The funny thing about a new year is as much as it symbolizes grand change, the turning of leaves, the wiping away of all things bad from the past year, life baggage is life baggage. As much as you’d like to hurl it off a bus somewhere on a dark highway in Nicaragua, you’re stuck with it.
So, here’s the thing.
I’m really, really excited for 2009. As up and down and crazy and frustrating and exciting as 2008 was, I could do with a much lower key, steady, stable 2009. And I’m trying to make it happen. But I chose a really bad time in American economic history to look for steady and stable. So we’ll see what the first few weeks of the year bring. My general nature means that I’m optimistic, but the realistic, logical side that Joe seems to have somehow injected into a tiny corner of my brain these last 6 years tells me I might be in for a bumpy first quarter. Le sigh.
Oh, and Nicaragua!
Nicaragua was the bomb, yo. I’d much, MUCH rather be kicking it on a surf board down there right now than scouring every last website and job board on the Internets 24/7. Oh, you didn’t know I surfed? Well, I didn’t. Not until December 28 at least. Joe and I took a lesson, and were surprisingly really good. He got up on his first try, I got up on my second. It looked a little something like this that day:
The next day, ready to join the Pro Tour, we went and surfed on a beach that had waves similar to this:
[photos all courtesy of Roberto, Nicaragua Surf Report]
It took us at least half an hour to get over the size of the waves (and all the locals who were on this especially remote beach, looking at us in wonder…just who do these Yanquis think they are???). But in the end, I caught a couple gnarly waves, and a good time was had by all.
Christmas dinner was magical. We ordered pizzas from a local pie shop in San Juan del Sur. A sweet Nicaraguan boy drove it up to our hotel on a moped. Then, we ate them out on our patio, the weather a balmy 80 degrees, local beers to wash it down, with only candles and the stars giving us light to see the food and each other. But nothing too romantic — my family was there, and we talked a lot about birds.
Five days into the new year have already been a little stressful (how this is so, I’m not sure), but today, to make myself feel better, I indulged in one of my most favorite comfort meals: really good, crusty, rustic bread, goat cheeses (today, plain chevre that I mixed with freshly chopped herbs, lemon zest, garlic and seasoning, as well as a Boucheron), Molinari hot dry salame and olive and hot pepper tapenade. It is the dinner of champions, I tell you. I devoured it all while watching episodes of Anthony Bourdain: No Reservations, and suddenly I wanted to be in Peru, Puerto Rico and Mexico DF all at the same time.

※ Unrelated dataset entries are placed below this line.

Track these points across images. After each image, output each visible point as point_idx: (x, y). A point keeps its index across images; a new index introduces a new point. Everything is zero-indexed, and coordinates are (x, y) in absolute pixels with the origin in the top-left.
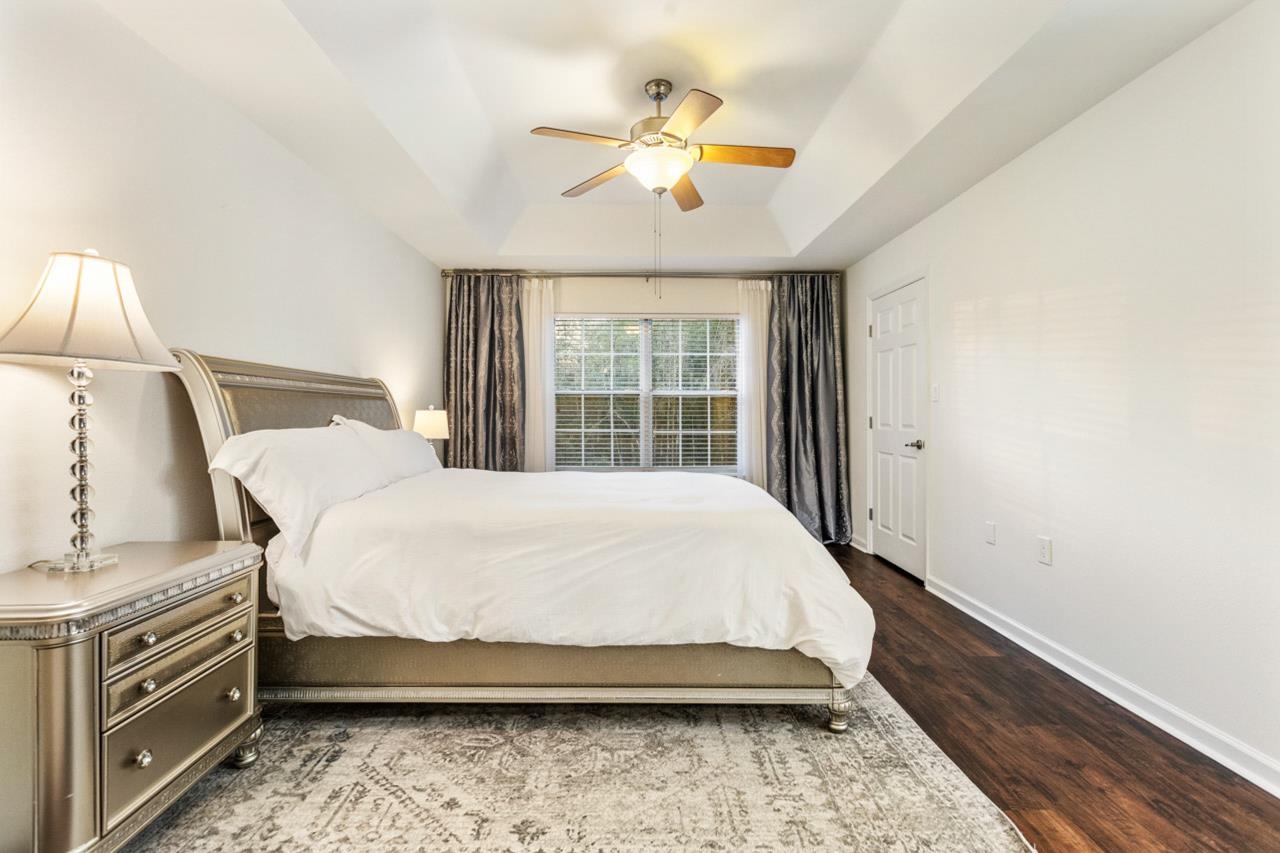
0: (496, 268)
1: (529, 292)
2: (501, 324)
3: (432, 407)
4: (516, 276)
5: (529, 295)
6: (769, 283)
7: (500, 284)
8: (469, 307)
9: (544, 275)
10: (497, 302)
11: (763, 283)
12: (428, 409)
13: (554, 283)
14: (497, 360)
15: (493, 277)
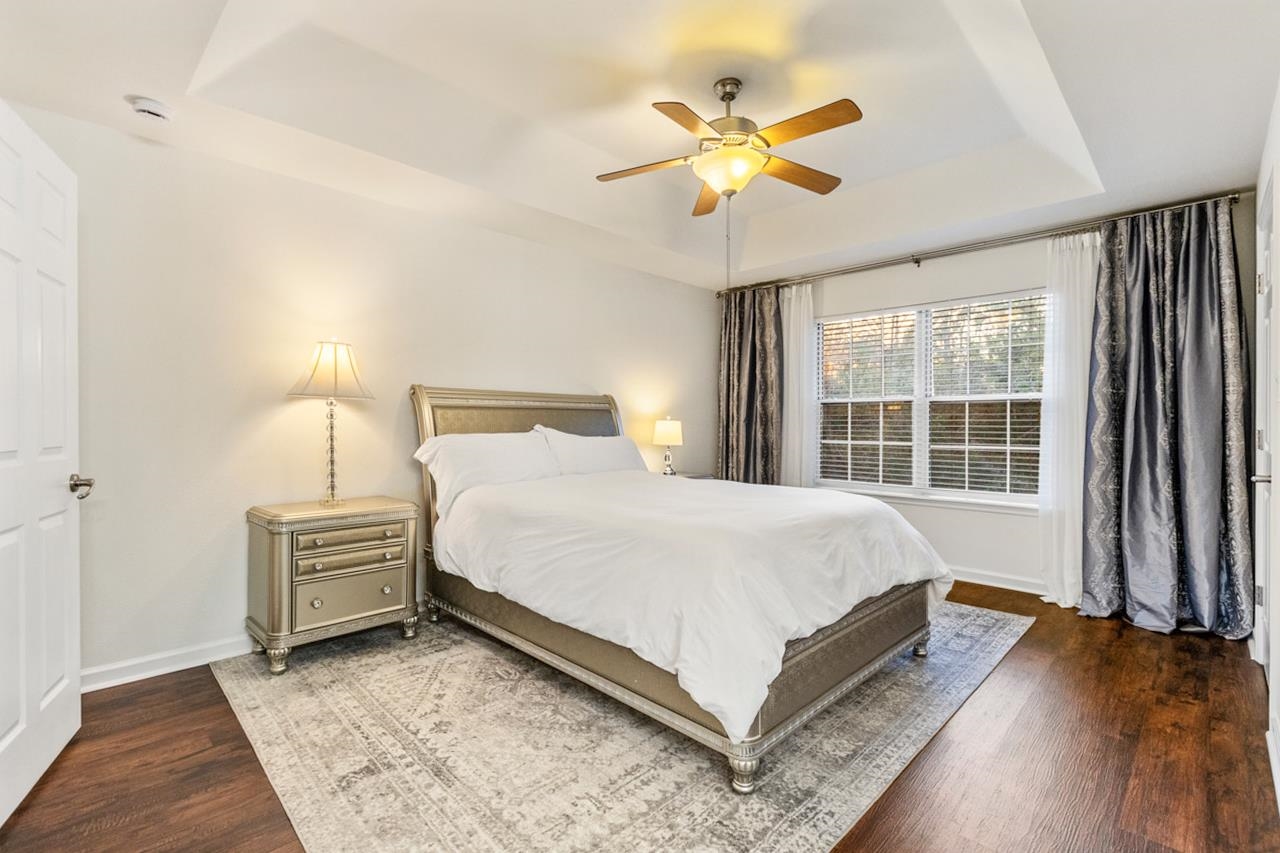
0: (759, 282)
1: (790, 299)
2: (762, 335)
3: (669, 418)
4: (778, 286)
5: (790, 304)
6: (1097, 234)
7: (762, 297)
8: (735, 324)
9: (803, 280)
10: (758, 315)
11: (1086, 237)
12: (666, 419)
13: (813, 287)
14: (758, 372)
15: (754, 291)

There’s an accurate description of my happy dinner this evening made by Ignatius J. Reilly, one of the greatest fictional characters of all time, in A Confederacy of Dunces, which I’ve been re-reading (and consequently, is still one of the best books ever written. Go read it. NOW!):
So we see that even when Fortuna spins us downward, the wheel sometimes halts for a moment and we find ourselves in a good, small cycle within the larger bad cycle. The universe, of course, is based upon the principle of the circle within the circle. At the moment, I am in an inner circle. Of course, smaller circles within this circle are also possible.
Then again, Ignatius ate 12 hot dogs made of rubber, cereal and tripe in a span of about 15 minutes, while dressed as a cross between a hunter, a homeless man and a pirate, so the jury’s still out if he’s right about my luck. If you have no idea what I’m talking about, just know that there’s a Pulitzer-prize winning novel which tells a hilarious tale about a fat ass dude who studies the philosophy of Boethius and pounds hot dogs and Dr. Nut and goes to movies every night just to yell at the screen. You seriously need to read this book. It’s hysterical.
And with that, I think it’s just about time for bed.